# Trolling Motor



## Happy Hunter (Oct 21, 2009)

I recently purchased a boat with a outboard motor hoping to troll with,I am looking to add a trolling motor and I am not sure what size to look for. It's a 19' boat. Any suggestions on the size and make of a motor would be great.


----------



## ronaldorx (Jun 9, 2011)

Trolling motor is essential part of any boat, it's system conceder self-contained unit, you can easily fix trolling motor in you boat.


----------



## Happy Hunter (Oct 21, 2009)

Here is some more information, I am looking at getting a gas motor, putting it on a motor mount in the rear and mainly just using it to troll with, the main motor that I have overheats when I try to troll with it, just looking for suggestions. Thanks


----------



## orvis1 (Sep 7, 2007)

Go with a 9.9 that would be a good emergency engine to get you back to shore if the main motor fails. I would look into a remote troll if the boat does not have a trolling motor mount on it already.


----------



## cowmilker (Dec 17, 2008)

You may want to stay lower than about 10hp because most motor mounts have a weight limit that tops out at about what a 10 to 12hp would weigh. You can, of course, buy a mount that is capable of more, but then you would have to make sure that every other boat you put the motor on (future boat, friend/relative boat, etc.) has a sturdy enough mount.

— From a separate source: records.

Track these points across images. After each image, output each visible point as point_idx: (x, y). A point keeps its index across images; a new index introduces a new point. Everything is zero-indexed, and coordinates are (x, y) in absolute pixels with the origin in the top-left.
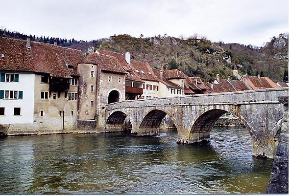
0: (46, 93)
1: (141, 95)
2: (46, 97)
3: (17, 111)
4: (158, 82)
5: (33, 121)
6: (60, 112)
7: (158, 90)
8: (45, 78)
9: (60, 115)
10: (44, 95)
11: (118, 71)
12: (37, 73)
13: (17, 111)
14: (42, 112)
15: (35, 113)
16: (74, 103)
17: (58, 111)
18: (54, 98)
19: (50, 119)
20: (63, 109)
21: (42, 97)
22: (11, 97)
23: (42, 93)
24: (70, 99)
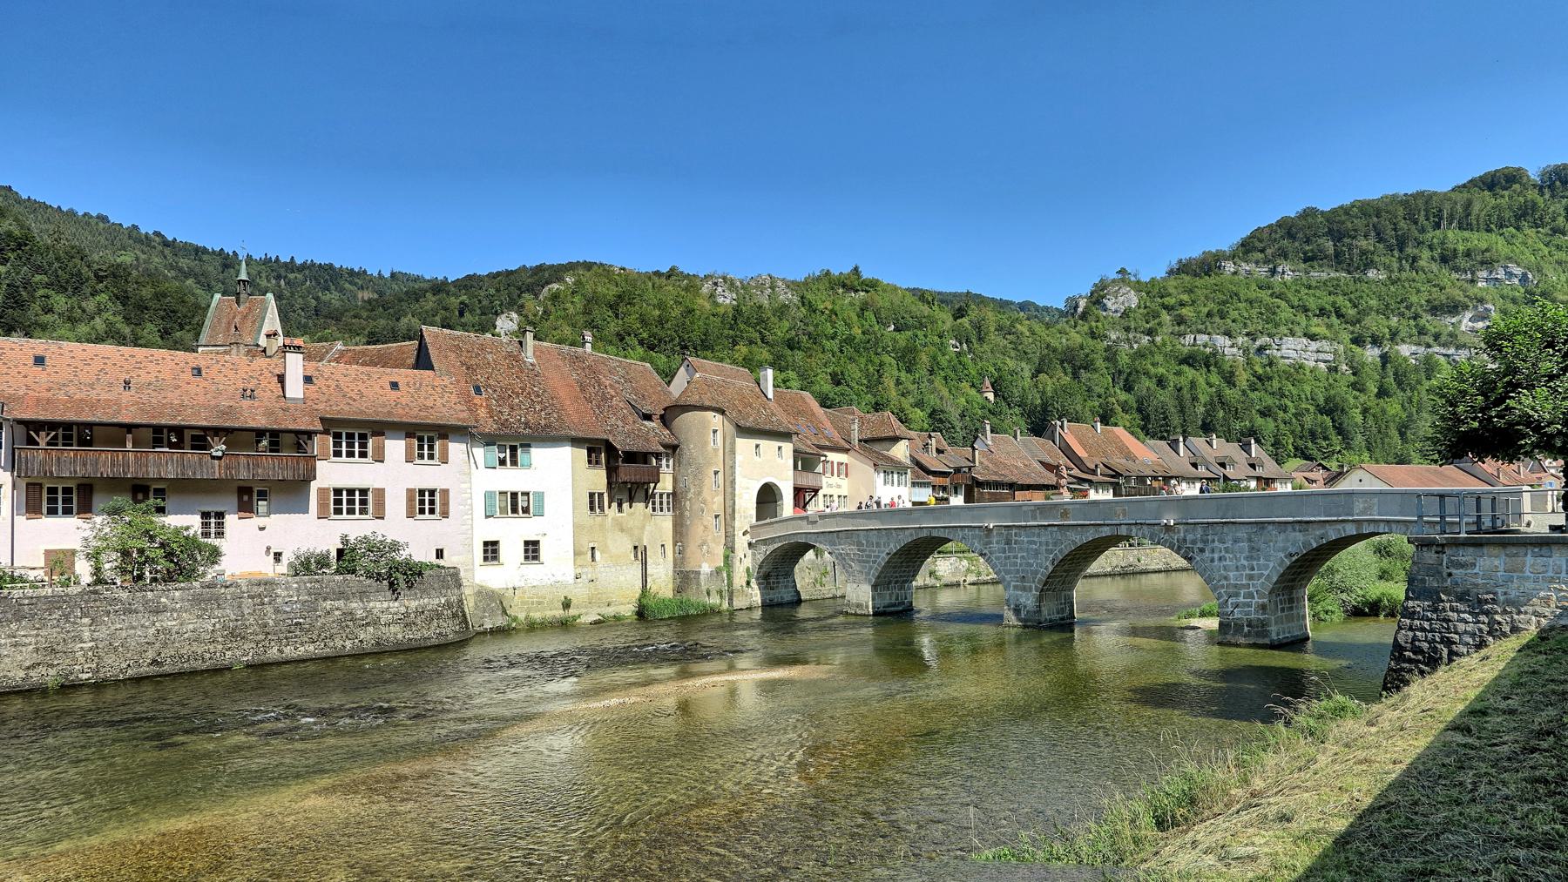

That being said, go as big as you can afford.


----------



## cowmilker (Dec 17, 2008)

Another thing to think about is what kind of fuel/mixture you have. If your main motor is a 2 stroke, buy a 2 stroke trolling motor (not sure if all 2 stroke outboards use the same gas/oil mixture). If your main motor is 4 stroke buy a 4 stroke trolling motor (providing you can afford it, I usually just END UP with what I can find for a good price). If you share the same fuel, you MAY be able to find a way to use the same fuel tanks. 

What is your big motor? Mercury? Johnson/Evinrude? Force? Chrysler?


----------